El objetivo del deporte municipal no es formar campeones. No es ni lograr al ferrarín de turno ni tampoco homenajearle cuando alguna diosa del Olimpo le sonríe y le hace popular entre los vecinos.

El objetivo del deporte municipal es formar personas; formar ciudadanos democráticamente sanos, que sepan respetar las normas del juego —sea fútbol o sean las elecciones municipales—, que sepan arbitrar y aceptar el arbitraje, que sepan detenerse y ayudar al rival caído, que sepan planificar y sepan asumir sus roles en el equipo, que sepan reconocer el valor de los vencidos y que sepan felicitar a los vencedores…

¿En cuántos campos de entrenamiento infantil se enseña a aceptar la frase que encabeza este escrito?

En fin, que la labor de los ayuntamientos es formar personas ética y moralmente sanas para una sociedad que lamentablemente cada vez está más volcada en el pancismo, donde el éxito propio sólo se entiende a costa de la derrota de los demás, donde sólo se sabe competir y se han olvidado los valores de la cooperación y la colaboración.

La imagen que nos devuelve el espejo del deporte de elite y del deporte profesional a través de los medios de comunicación no es más que una imagen distorsionada de los valores del deporte, donde lo único que importa es ganar. Ganar a quien sea, y como sea.

Da igual ganar de penalti injusto que metiendo un gol con la mano en un campeonato del mundo. Incluso se hace apología de la trampa como medio válido para ganar desde el momento en que se ensalza al personaje que en vez de cabecear mete gol con la mano. Se alaba su habilidad, se ríe su ocurrencia, cuando en realidad lo único que ha hecho es trampa.

Últimamente se ha extendido el epíteto “tramposo” para denominar a quien da positivo en un control antidopaje sin pararse a pensar que tan tramposo como él pueden ser los demás, que simplemente han tenido la suerte de no ser “atrapados”. No podemos olvidar que tramposos por dopaje son también gran parte de los que concurren a una plaza de la Administración pública para la que se exija superar unas pruebas físicas.

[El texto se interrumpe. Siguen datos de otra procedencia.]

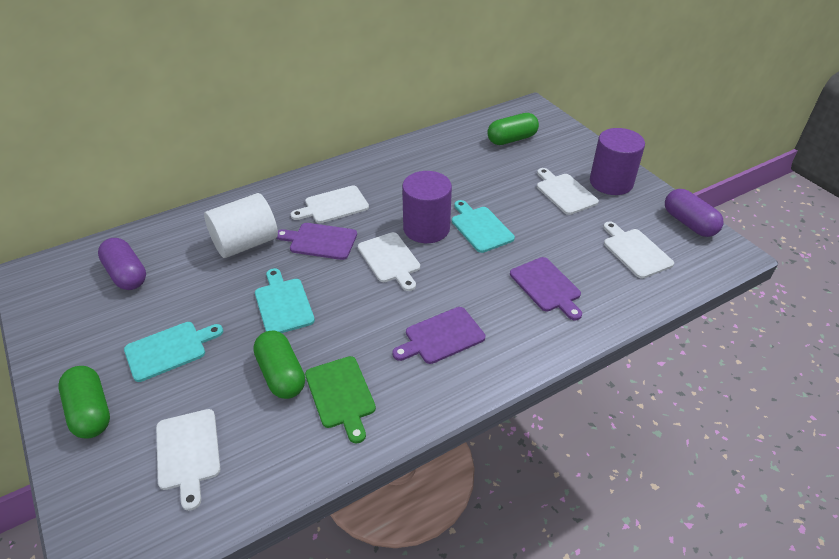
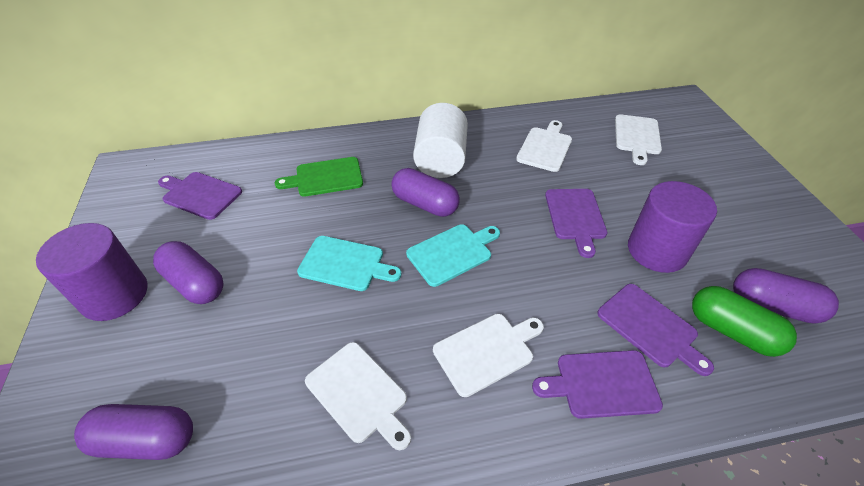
green capsule: [58,366,110,439] [253,331,305,399] [488,113,539,145] = 3 -> [692,286,797,357] = 1
purple capsule: [98,238,146,290] [665,189,723,237] = 2 -> [74,404,193,460] [153,241,224,304] [391,168,460,217] [733,268,839,324] = 4
purple cutting board: [277,223,357,260] [392,307,485,364] [510,257,582,320] = 3 -> [158,172,242,220] [532,350,663,419] [545,189,607,258] [597,284,714,376] = 4
turquoise cutting board: [124,322,223,382] [255,268,315,333] [452,200,515,253] = 3 -> [297,236,401,291] [406,224,500,287] = 2
white cutting board: [156,409,220,511] [291,186,369,223] [358,232,420,291] [537,168,599,215] [603,221,674,279] = 5 -> [305,342,411,450] [433,314,544,397] [516,120,572,172] [615,114,662,165] = 4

Los valores del deporte no son los valores del deporte profesional. Puede que todo sea deporte —hay quien defiende que el deporte profesional, por definición, no es deporte—, pero no han de compartir necesariamente los mismos postulados.

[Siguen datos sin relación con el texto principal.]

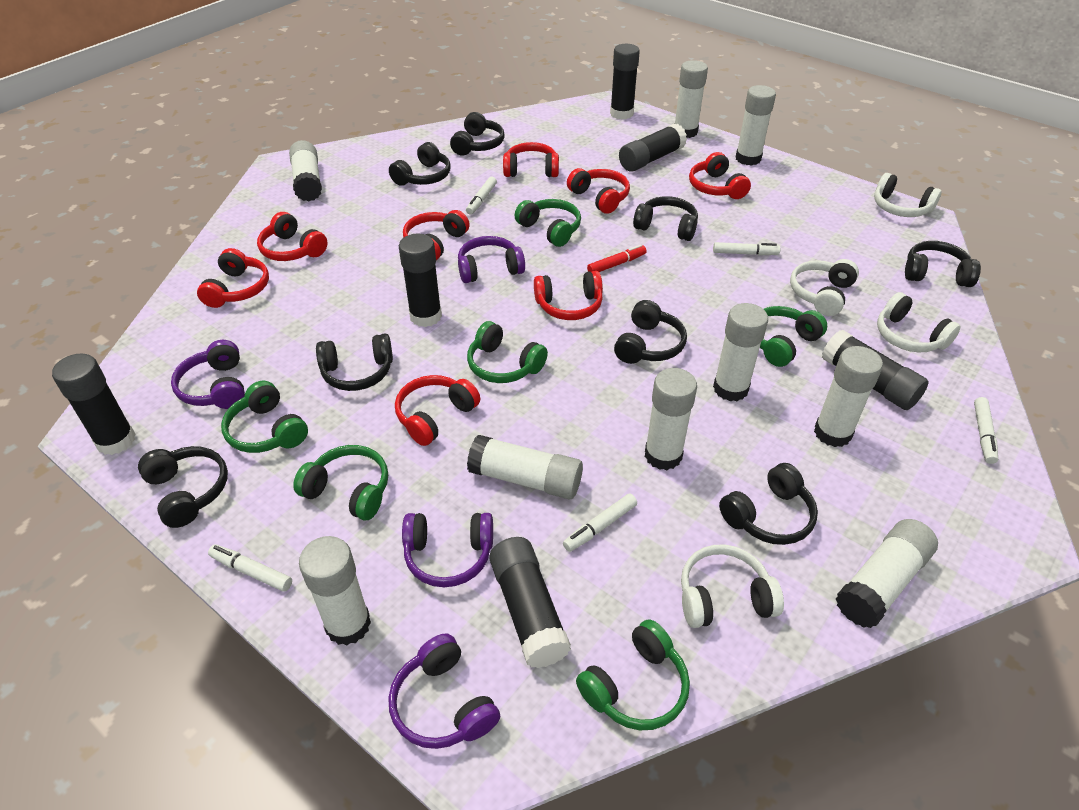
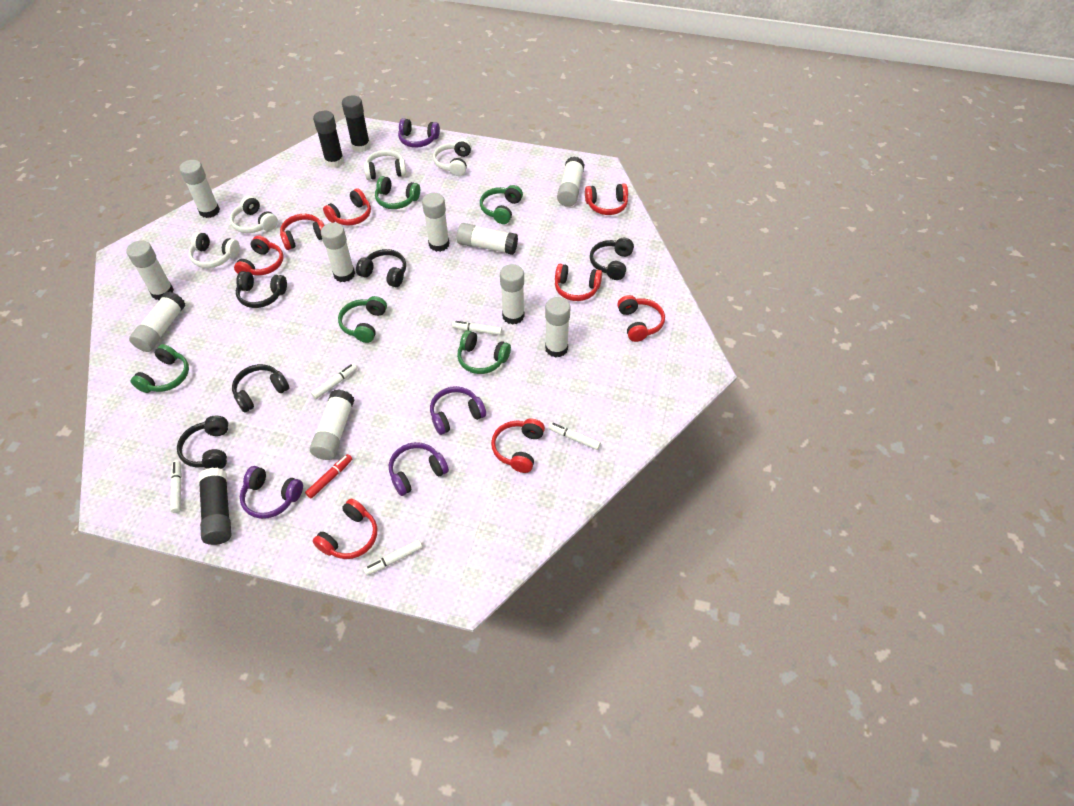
black glue stick: [52,353,135,455] [399,234,442,327] [489,537,571,668] [610,44,640,119] [619,123,687,172] [822,330,929,410] = 6 -> [198,468,231,545] [313,111,344,168] [342,95,370,152] = 3
black headphones: [138,446,228,528] [316,333,393,391] [389,142,451,186] [450,112,505,156] [614,300,687,364] [633,196,698,241] [719,463,818,545] [905,241,981,287] = 8 -> [177,416,228,469] [232,364,289,413] [236,271,287,308] [356,249,406,287] [590,238,634,280] = 5
green headphones: [221,380,308,453] [293,445,388,520] [467,321,548,383] [515,199,581,247] [576,619,690,730] [760,306,827,367] = 6 -> [131,344,189,393] [338,296,387,343] [375,176,420,209] [457,330,511,374] [480,185,523,224] = 5
white glue stick: [289,140,322,202] [299,536,371,646] [467,435,583,499] [645,368,697,470] [675,60,708,138] [713,303,768,401] [736,85,776,166] [814,346,883,447] [836,519,938,628] = 9 -> [126,240,174,300] [129,291,186,352] [179,160,220,218] [310,389,354,460] [321,223,355,282] [422,193,450,252] [457,223,518,255] [500,264,525,325] [545,297,570,358] [557,156,585,207] = 10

Las Administraciones locales, por mímesis o/y por conflicto con la Administración inmediatamente superior, tratan de exportar a sus vecinos la faceta competitiva del deporte. De las 18 leyes del deporte que tenemos en España ninguna confiere atribuciones a los ayuntamientos en deporte competición (dos o tres contemplan la competición municipal, pero no la definen convenientemente).

Los concejales que salgan de las urnas el próximo 27 de mayo deberían leerse y entender la ley del deporte de su Comunidad autónoma.

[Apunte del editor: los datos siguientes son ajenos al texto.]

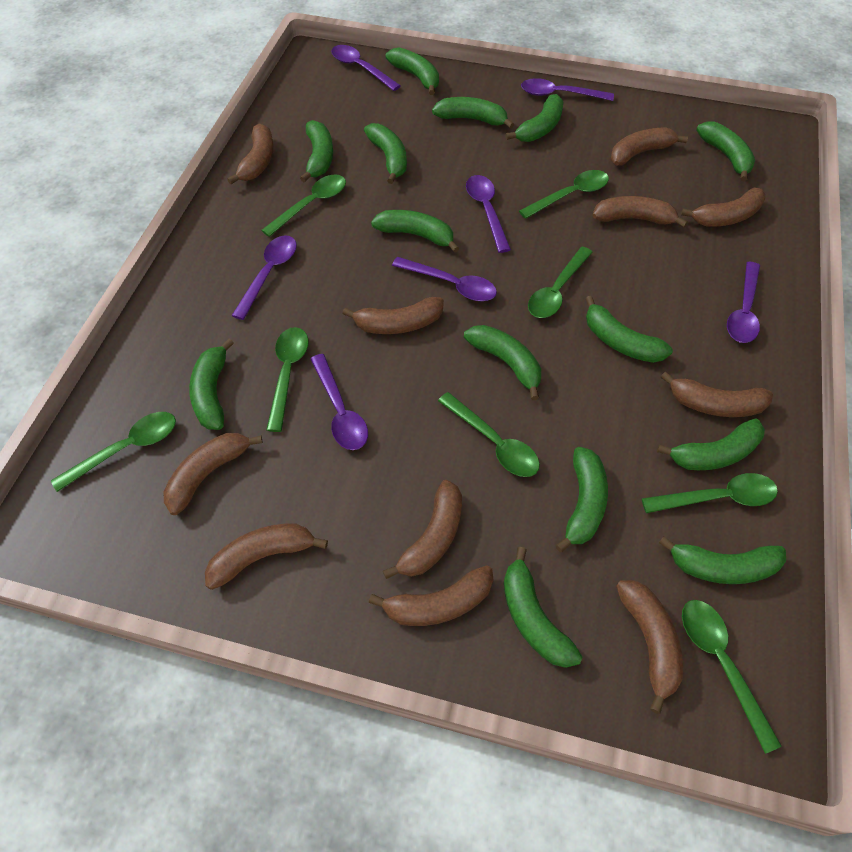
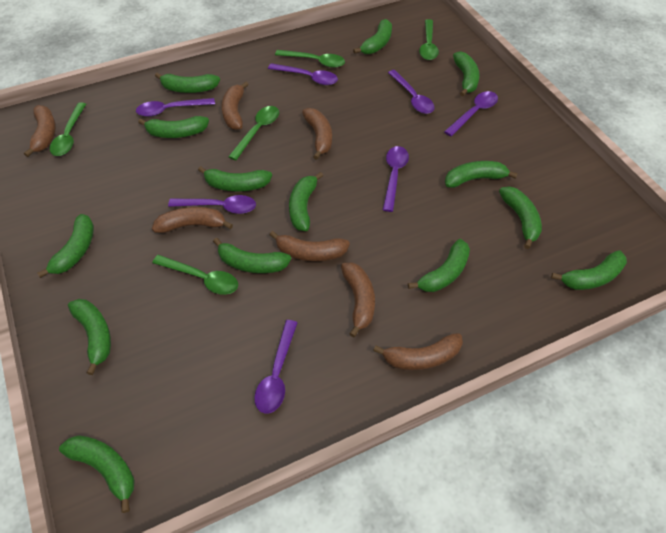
brown banana: [164,433,263,515] [205,523,328,590] [227,123,274,184] [342,297,444,334] [369,565,494,626] [383,480,462,579] [593,196,688,228] [611,127,688,166] [616,580,683,714] [661,371,773,417] [681,188,766,227] = 11 -> [24,105,56,157] [152,207,233,233] [222,81,249,130] [269,231,350,261] [302,108,332,160] [341,262,375,337] [373,333,463,370] = 7
green spoon: [51,412,176,492] [261,174,346,237] [266,327,309,432] [438,392,540,477] [519,170,609,219] [528,247,593,318] [642,473,778,513] [682,600,782,754] = 8 -> [50,102,86,156] [152,255,238,295] [228,106,279,160] [275,50,345,68] [419,19,439,60] = 5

Ayer eran ciudadanos de a pie y mañana serán señores y señoras concejales pero con los mismos conocimientos de hoy. Las urnas no dan saber, y el que nace zoquete muere zoquete y a lo más que puede aspirar es a ser más zoquete todavía. Da igual que le pongas la gorra de un general que los galones de un concejal.

Otro día, con más gana, hablaré de los beneficios que reporta la práctica del deporte. Demostraré entonces que el deporte de competición no cumple con las expectativas depositadas en la práctica deportiva. Lo que sí reporta beneficios a sus practicantes es la práctica del deporte juego.

Atención a esta antítesis —deporte competición y deporte juego— que puede parecer banal pero es de lo que se va a hablar en los próximos años. Al menos en lo que a los ayuntamientos se refiere.